Natural Gas
The fuel that powers America’s grid. Natural gas generates 43% of U.S. electricity, heats 48% of homes, and is the fastest-growing U.S. energy export. Henry Hub pricing, LNG terminal capacity, storage cycles, weather-driven demand, and the power-sector dynamics that set gas prices.
Henry Hub: The North American Benchmark
Henry Hub is a natural gas pipeline junction in Erath, Louisiana where 13 major interstate pipelines intersect. It serves as the physical delivery point for NYMEX natural gas futures and the de facto benchmark for U.S. and North American gas prices. When you see a natural gas price quoted in financial media, it is almost always Henry Hub.
Henry Hub prices have ranged dramatically — from sub-$2/MMBtu during the 2020 shale glut to above $9 during the 2022 Russian supply crisis. Current prices near $2.65/MMBtu reflect mild spring demand and abundant U.S. production. The benchmark is quoted in dollars per million British thermal units (MMBtu), with one MMBtu equivalent to about 1,000 cubic feet of gas.
LNG Exports Link U.S. Gas to Global Markets
The U.S. became the world’s largest LNG exporter in 2023. Export capacity of approximately 14 Bcf/d represents about 13% of total U.S. gas production. When European or Asian gas prices spike, U.S. LNG export demand increases, which pulls Henry Hub higher. This links what was previously a purely domestic market to global supply-demand dynamics.

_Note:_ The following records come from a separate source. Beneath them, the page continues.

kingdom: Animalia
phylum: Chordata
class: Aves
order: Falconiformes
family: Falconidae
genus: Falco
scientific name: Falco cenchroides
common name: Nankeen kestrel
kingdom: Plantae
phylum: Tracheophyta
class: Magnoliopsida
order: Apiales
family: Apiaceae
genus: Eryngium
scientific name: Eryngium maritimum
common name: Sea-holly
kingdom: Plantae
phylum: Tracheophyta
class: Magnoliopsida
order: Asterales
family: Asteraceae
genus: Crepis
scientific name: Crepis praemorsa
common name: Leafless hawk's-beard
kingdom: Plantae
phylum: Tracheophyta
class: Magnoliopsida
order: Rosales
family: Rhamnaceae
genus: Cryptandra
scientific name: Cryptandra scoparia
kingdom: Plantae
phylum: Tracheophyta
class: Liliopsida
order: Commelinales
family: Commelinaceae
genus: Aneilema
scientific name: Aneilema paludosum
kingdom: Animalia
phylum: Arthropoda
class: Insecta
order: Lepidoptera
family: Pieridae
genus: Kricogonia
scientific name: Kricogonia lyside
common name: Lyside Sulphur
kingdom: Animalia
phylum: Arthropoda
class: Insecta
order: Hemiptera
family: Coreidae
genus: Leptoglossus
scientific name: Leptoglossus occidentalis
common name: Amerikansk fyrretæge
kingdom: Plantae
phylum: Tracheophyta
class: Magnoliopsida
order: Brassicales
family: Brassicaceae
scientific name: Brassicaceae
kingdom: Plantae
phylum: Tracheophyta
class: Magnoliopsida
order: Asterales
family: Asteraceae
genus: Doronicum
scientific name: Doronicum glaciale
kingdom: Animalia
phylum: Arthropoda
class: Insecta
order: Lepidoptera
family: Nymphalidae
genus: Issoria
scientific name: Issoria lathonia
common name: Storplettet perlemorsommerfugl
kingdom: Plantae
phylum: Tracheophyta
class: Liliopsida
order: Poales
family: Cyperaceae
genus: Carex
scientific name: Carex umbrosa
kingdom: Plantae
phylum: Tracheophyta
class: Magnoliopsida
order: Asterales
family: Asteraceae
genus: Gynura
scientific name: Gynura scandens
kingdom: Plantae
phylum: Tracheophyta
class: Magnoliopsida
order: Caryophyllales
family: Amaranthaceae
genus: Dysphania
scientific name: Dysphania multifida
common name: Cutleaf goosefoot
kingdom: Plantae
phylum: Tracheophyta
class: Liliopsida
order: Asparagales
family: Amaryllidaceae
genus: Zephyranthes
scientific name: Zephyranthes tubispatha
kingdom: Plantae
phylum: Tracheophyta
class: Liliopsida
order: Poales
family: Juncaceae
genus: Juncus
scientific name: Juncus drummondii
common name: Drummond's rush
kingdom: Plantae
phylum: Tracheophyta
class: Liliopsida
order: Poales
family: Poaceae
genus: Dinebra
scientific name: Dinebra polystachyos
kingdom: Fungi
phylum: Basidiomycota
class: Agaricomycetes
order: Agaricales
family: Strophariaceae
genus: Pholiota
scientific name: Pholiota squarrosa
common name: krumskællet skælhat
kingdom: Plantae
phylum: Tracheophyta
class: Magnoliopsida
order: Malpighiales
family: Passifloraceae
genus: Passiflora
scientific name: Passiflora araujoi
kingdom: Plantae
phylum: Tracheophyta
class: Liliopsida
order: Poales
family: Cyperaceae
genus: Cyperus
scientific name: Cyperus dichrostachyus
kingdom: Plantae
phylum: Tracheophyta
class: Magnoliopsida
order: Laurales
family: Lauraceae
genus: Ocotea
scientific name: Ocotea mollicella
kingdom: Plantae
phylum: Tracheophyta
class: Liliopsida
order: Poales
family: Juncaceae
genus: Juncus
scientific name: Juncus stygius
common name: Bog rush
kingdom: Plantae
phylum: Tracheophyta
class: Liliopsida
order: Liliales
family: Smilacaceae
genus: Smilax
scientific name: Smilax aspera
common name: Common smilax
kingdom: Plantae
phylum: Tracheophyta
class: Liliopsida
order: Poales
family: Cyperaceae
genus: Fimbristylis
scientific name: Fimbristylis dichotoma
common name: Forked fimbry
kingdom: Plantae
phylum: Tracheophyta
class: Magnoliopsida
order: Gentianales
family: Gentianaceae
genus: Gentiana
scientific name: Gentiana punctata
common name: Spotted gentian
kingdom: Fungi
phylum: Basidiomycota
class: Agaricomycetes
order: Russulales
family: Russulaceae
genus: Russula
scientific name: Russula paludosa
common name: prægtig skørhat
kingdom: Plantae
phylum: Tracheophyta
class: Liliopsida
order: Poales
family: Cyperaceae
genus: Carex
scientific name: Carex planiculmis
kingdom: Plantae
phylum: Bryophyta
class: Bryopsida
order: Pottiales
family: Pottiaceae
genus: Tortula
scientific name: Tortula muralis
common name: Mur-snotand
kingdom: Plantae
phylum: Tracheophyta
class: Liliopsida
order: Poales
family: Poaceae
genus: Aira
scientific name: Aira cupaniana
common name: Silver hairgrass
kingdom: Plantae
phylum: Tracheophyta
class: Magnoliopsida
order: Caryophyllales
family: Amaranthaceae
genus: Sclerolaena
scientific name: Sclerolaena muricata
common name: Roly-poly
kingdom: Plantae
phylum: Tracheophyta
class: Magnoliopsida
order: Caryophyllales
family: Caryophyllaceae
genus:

Europe receives approximately 65% of U.S. LNG cargoes. Asia (led by Japan, South Korea, China) takes most of the remainder. Major terminals include Sabine Pass, Cameron LNG, Freeport LNG, Corpus Christi, Elba Island, and Cove Point. Golden Pass and Plaquemines are under construction. Energy Hub: LNG →
Storage and the Weekly EIA Report
Natural gas storage is the primary buffer between production and consumption. The U.S. has approximately 4,000 Bcf of working gas storage capacity across hundreds of underground facilities — depleted oil fields, salt caverns, aquifers. Storage builds during summer (production exceeds demand) and draws during winter (heating demand exceeds production).
The EIA publishes weekly storage reports every Thursday at 10:30 AM ET. The release is one of the most market-moving events in natural gas, with prices routinely moving 3-5% within minutes of the headline number. Surprises versus market expectations drive most of the price action. Storage relative to the 5-year average provides context.